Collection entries

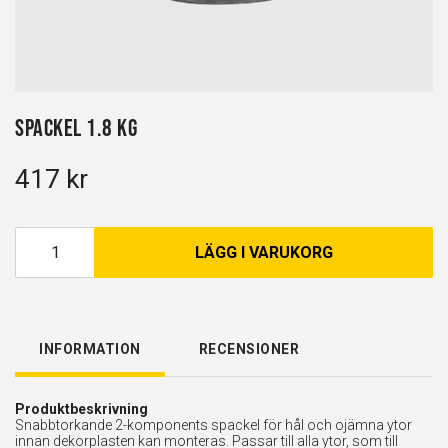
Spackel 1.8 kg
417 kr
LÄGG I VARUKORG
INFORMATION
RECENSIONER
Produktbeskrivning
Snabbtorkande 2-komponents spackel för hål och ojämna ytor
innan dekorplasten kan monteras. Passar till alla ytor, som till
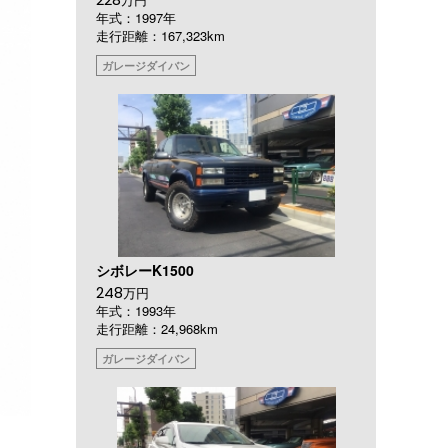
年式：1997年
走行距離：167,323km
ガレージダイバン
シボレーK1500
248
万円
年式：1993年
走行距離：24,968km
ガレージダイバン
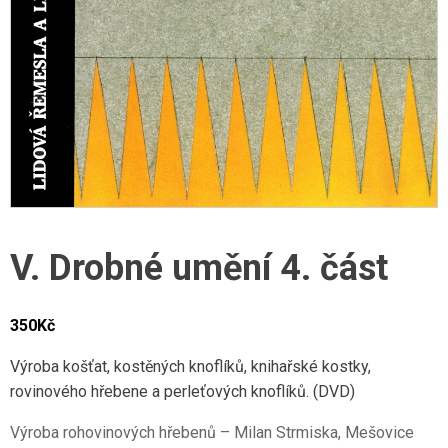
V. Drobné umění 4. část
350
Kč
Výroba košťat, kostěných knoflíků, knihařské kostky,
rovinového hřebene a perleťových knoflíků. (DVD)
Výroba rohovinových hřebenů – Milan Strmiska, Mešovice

• Requirement
Every line of the data should be copied as it stands, without the images.

• Your response
Spackel 1.8 kg
417 kr
LÄGG I VARUKORG
INFORMATION
RECENSIONER
Produktbeskrivning
Snabbtorkande 2-komponents spackel för hål och ojämna ytor
innan dekorplasten kan monteras. Passar till alla ytor, som till
年式：1997年
走行距離：167,323km
ガレージダイバン
シボレーK1500
248
万円
年式：1993年
走行距離：24,968km
ガレージダイバン
V. Drobné umění 4. část
350
Kč
Výroba košťat, kostěných knoflíků, knihařské kostky,
rovinového hřebene a perleťových knoflíků. (DVD)
Výroba rohovinových hřebenů – Milan Strmiska, Mešovice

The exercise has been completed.